TASK STATEMENT
Count how many lines in the data below contain the string "keys". Case matters, and your reply should be only the number.

EXERCISE INPUTS
━━━

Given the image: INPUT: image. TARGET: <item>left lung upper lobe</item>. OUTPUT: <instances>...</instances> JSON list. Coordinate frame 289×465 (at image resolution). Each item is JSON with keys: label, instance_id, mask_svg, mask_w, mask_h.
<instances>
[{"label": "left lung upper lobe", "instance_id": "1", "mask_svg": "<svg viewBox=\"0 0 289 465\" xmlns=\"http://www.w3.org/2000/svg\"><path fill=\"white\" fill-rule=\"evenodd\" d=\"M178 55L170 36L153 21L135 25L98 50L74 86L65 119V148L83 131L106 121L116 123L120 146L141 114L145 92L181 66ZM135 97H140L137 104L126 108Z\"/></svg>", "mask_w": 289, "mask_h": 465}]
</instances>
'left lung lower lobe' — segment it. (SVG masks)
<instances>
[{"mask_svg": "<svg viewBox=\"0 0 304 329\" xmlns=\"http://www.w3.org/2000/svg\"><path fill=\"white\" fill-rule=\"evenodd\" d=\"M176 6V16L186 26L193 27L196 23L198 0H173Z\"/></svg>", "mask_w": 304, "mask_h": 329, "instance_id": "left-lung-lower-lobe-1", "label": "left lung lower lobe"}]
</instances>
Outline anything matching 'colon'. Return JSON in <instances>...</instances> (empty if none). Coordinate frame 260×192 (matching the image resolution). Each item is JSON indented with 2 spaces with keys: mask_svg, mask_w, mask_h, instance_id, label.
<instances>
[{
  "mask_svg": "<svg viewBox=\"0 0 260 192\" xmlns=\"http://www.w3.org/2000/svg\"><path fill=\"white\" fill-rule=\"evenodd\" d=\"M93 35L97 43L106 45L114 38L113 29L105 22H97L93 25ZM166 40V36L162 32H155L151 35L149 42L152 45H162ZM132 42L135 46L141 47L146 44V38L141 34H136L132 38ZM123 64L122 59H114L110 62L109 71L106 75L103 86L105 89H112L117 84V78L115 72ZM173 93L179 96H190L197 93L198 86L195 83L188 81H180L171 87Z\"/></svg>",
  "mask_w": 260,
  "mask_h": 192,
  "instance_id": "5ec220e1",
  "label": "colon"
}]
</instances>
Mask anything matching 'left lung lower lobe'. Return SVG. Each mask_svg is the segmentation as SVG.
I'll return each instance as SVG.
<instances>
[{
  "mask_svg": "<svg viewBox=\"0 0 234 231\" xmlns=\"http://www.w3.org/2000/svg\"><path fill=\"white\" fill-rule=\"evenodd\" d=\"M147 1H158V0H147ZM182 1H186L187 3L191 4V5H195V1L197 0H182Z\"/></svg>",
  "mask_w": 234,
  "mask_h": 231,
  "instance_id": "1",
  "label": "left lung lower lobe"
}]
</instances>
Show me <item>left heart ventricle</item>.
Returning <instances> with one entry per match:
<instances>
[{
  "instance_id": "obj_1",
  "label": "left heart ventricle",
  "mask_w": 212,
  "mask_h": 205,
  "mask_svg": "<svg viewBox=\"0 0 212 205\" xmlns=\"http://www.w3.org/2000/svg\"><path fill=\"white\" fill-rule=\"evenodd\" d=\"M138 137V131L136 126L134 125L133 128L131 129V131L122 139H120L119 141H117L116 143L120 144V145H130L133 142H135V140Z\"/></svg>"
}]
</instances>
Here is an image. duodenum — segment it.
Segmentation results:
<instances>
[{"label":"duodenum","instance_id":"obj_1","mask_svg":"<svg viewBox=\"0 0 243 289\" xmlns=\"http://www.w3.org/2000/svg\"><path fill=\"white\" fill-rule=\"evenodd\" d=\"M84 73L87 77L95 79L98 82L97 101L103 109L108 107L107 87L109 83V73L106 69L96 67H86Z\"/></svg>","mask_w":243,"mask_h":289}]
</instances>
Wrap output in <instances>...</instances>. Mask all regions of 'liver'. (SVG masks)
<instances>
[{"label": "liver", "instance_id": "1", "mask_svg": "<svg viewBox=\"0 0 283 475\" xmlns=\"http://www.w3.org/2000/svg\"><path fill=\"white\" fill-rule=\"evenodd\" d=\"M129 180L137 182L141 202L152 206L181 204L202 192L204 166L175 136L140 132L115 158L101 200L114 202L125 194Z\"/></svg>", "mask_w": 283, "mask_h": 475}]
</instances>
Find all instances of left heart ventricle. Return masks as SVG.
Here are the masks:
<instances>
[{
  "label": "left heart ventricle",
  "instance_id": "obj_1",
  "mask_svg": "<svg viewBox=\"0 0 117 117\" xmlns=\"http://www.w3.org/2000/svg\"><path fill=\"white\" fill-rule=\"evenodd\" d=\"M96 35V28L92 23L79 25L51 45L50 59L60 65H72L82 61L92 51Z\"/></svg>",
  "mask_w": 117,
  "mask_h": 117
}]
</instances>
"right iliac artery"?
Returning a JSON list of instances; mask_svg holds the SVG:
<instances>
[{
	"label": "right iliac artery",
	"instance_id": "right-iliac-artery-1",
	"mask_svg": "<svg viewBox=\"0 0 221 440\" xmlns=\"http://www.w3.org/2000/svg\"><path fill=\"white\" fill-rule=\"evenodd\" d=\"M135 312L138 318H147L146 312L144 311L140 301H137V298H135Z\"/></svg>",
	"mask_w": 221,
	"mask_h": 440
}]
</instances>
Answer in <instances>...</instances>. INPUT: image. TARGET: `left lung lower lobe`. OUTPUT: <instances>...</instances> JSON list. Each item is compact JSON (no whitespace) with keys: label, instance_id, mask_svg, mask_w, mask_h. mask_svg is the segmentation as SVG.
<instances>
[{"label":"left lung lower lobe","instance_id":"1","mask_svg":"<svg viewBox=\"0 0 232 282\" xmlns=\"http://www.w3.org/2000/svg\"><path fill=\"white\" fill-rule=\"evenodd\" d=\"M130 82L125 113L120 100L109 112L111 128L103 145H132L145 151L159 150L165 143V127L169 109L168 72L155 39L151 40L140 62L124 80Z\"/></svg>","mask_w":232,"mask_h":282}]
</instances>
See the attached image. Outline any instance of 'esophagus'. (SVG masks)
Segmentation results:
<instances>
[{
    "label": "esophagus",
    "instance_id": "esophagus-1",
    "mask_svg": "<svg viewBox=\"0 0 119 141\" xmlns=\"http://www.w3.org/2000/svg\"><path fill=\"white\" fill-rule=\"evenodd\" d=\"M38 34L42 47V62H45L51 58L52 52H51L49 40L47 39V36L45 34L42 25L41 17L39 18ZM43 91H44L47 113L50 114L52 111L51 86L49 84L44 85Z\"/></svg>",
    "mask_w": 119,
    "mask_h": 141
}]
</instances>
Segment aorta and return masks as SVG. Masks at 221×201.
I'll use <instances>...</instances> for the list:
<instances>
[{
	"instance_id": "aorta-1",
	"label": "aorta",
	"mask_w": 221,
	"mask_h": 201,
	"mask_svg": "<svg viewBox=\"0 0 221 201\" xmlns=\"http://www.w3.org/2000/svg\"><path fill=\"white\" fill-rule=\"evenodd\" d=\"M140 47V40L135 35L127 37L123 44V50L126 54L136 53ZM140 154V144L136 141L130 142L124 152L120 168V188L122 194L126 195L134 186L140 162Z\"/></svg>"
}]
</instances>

━━━

THE OUTPUT
3